Engineers Were Celebrated During National Engineers Week

Last week was National Engineers Week!

This week-long event recognized engineers as a central asset to our world and celebrated their “positive contributions to quality of life,” according to the National Society of Engineers.

Engineers created structures like the Hoover Dam, the Panama Canal, and even the Great Wall of China! Without engineers, these massive and impressive feats would have never come to be.

Founded by the National Society of Professional Engineers in 1951, National Engineers Week has coincided for over 50 years with the week of President George Washington’s birthday (February 22nd) to pay homage to the nation’s first engineer. Washington was introduced to engineering at an early age, often partaking in land surveying opportunities and ultimately going on to design a country estate on a plantation he’d inherited — Mount Vernon.

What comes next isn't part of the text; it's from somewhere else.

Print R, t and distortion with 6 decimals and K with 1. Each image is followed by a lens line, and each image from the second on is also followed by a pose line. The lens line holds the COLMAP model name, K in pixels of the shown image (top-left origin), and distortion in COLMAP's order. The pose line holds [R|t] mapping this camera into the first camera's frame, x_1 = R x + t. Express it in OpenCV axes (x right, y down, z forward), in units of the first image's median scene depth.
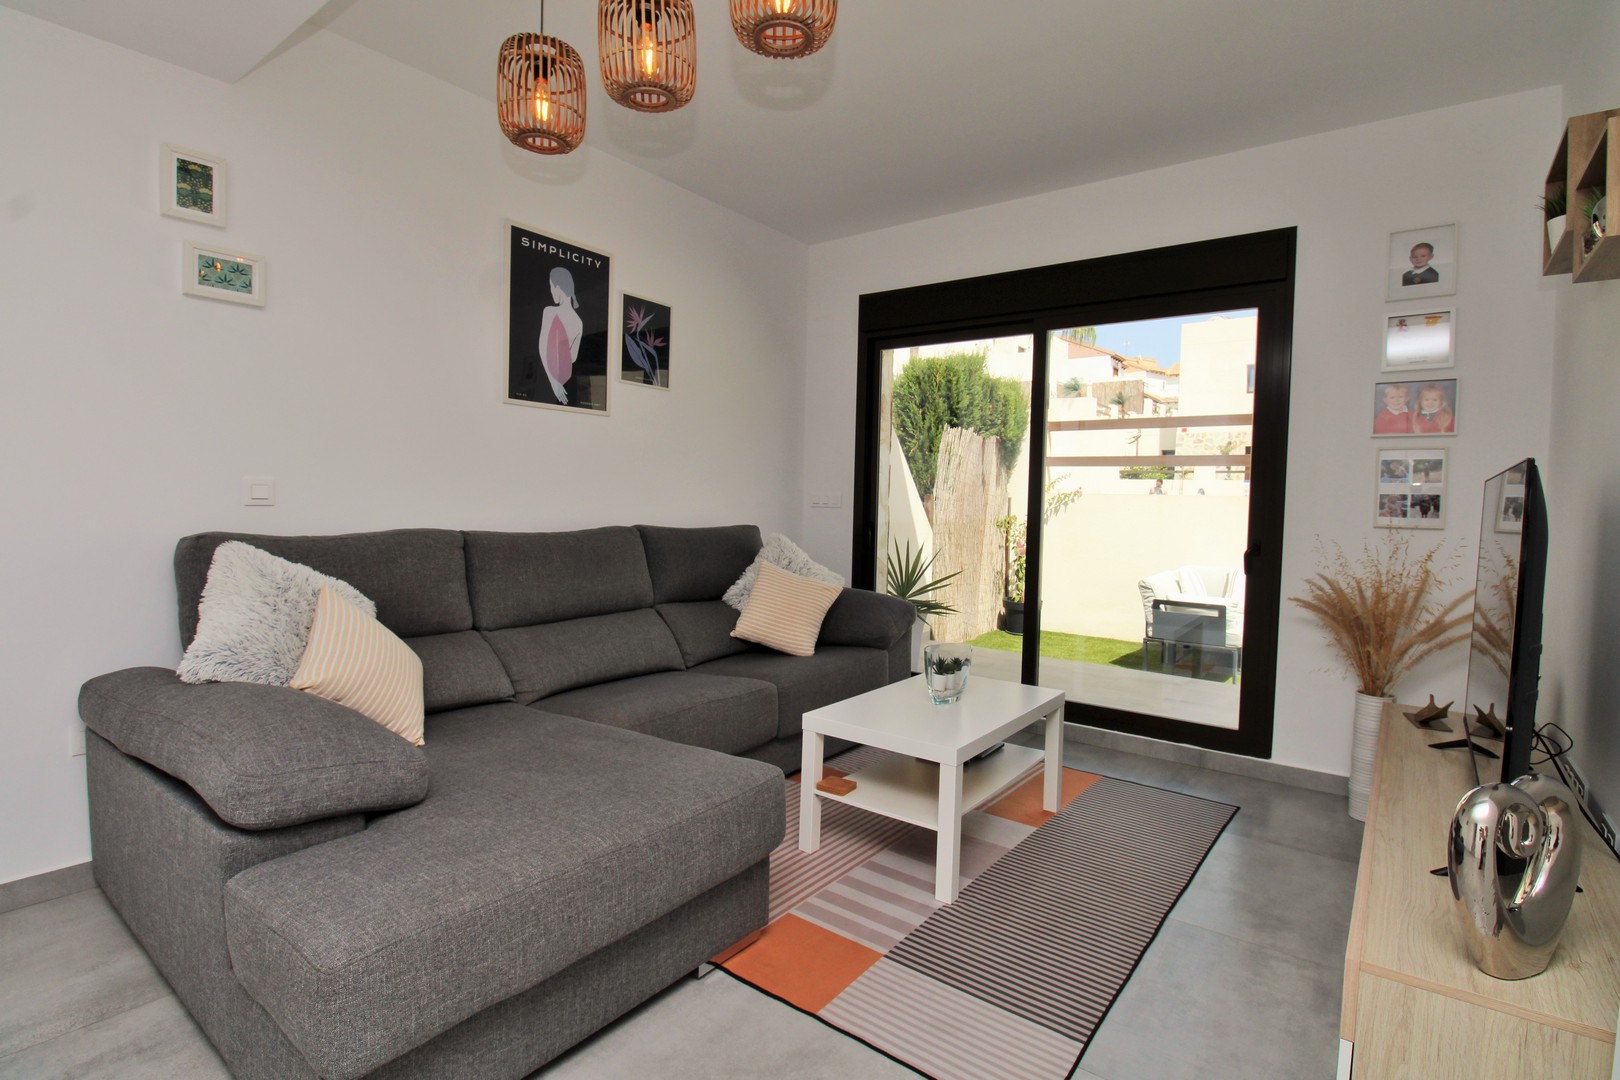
lens RADIAL K [[755.4, 0, 809.2], [0, 755.4, 530.1], [0, 0, 1]] dist [-0.000127, -0.012269]
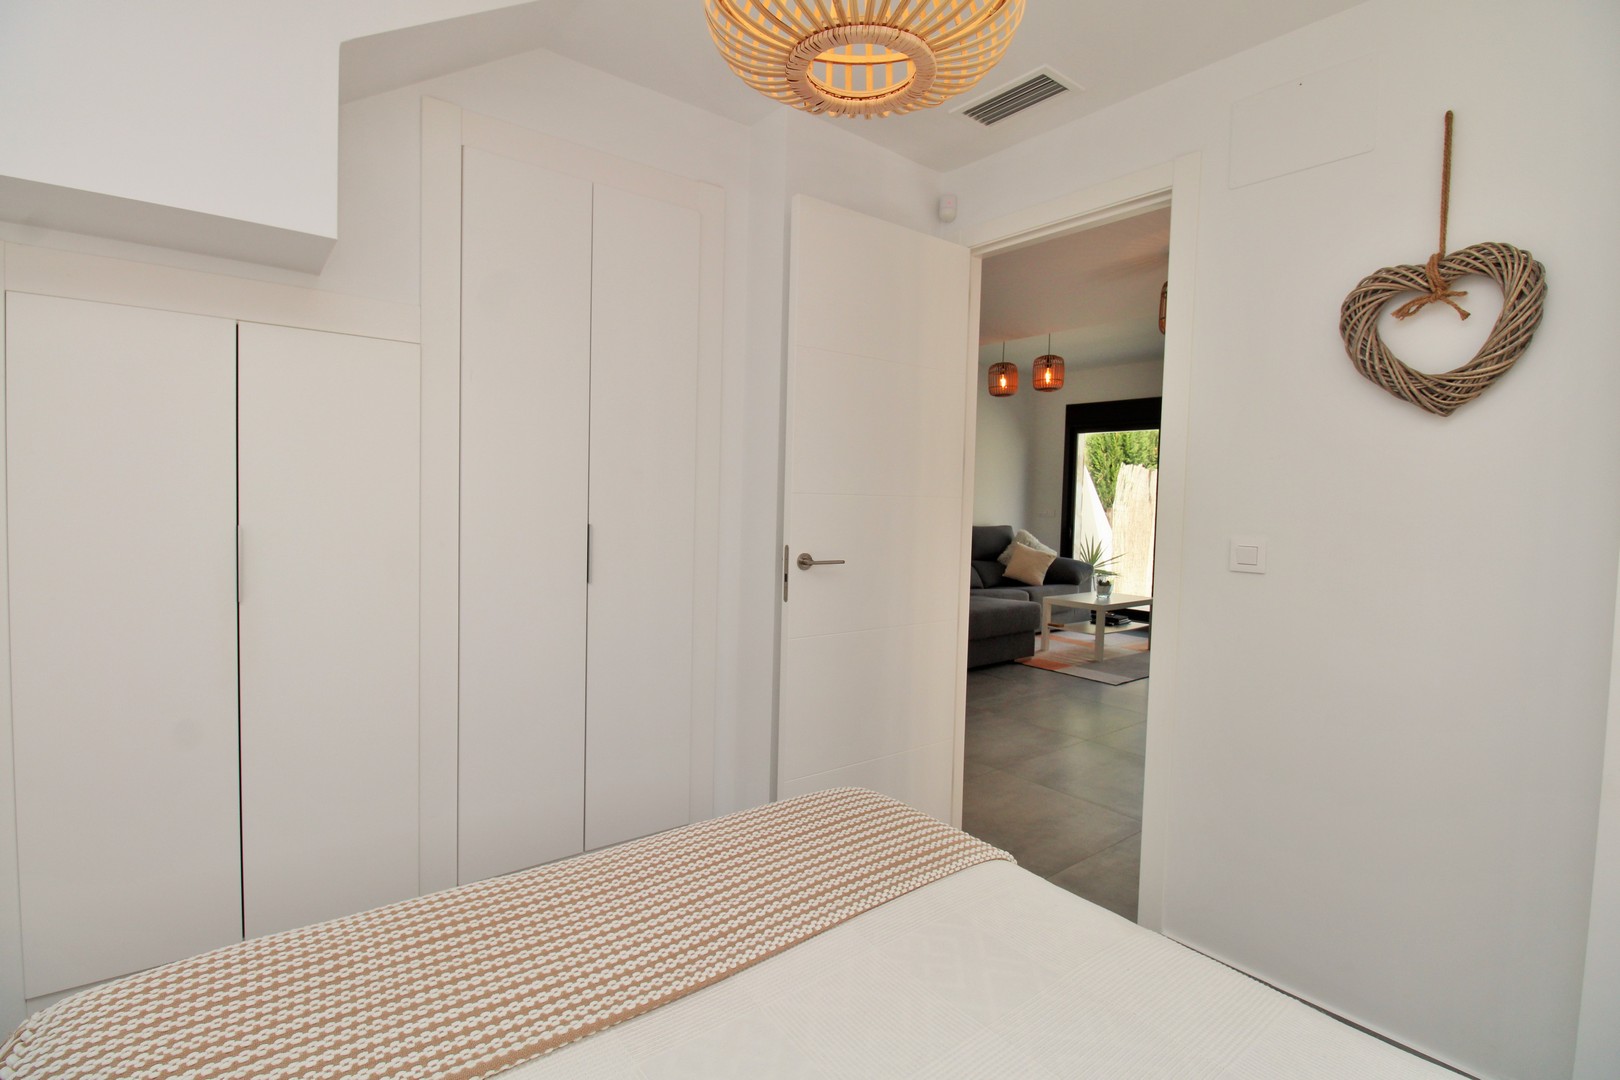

Each year, DiscoverE, an organization focused on supporting and promoting growth of the engineering and technology communities, encourages children to explore the STEM community through interactive lessons, child-friendly activities, and involvement with their own local engineering communities.

Across the nation in cities like Port Jefferson, New York; Raleigh, North Carolina; and Los Angeles, California; DiscoverE hosts a series of workshops and presentations to promote the importance of engineering. Children are able to meet and speak with veteran engineers, participate in fun, educational activities, and learn about the global scale of engineered contributions.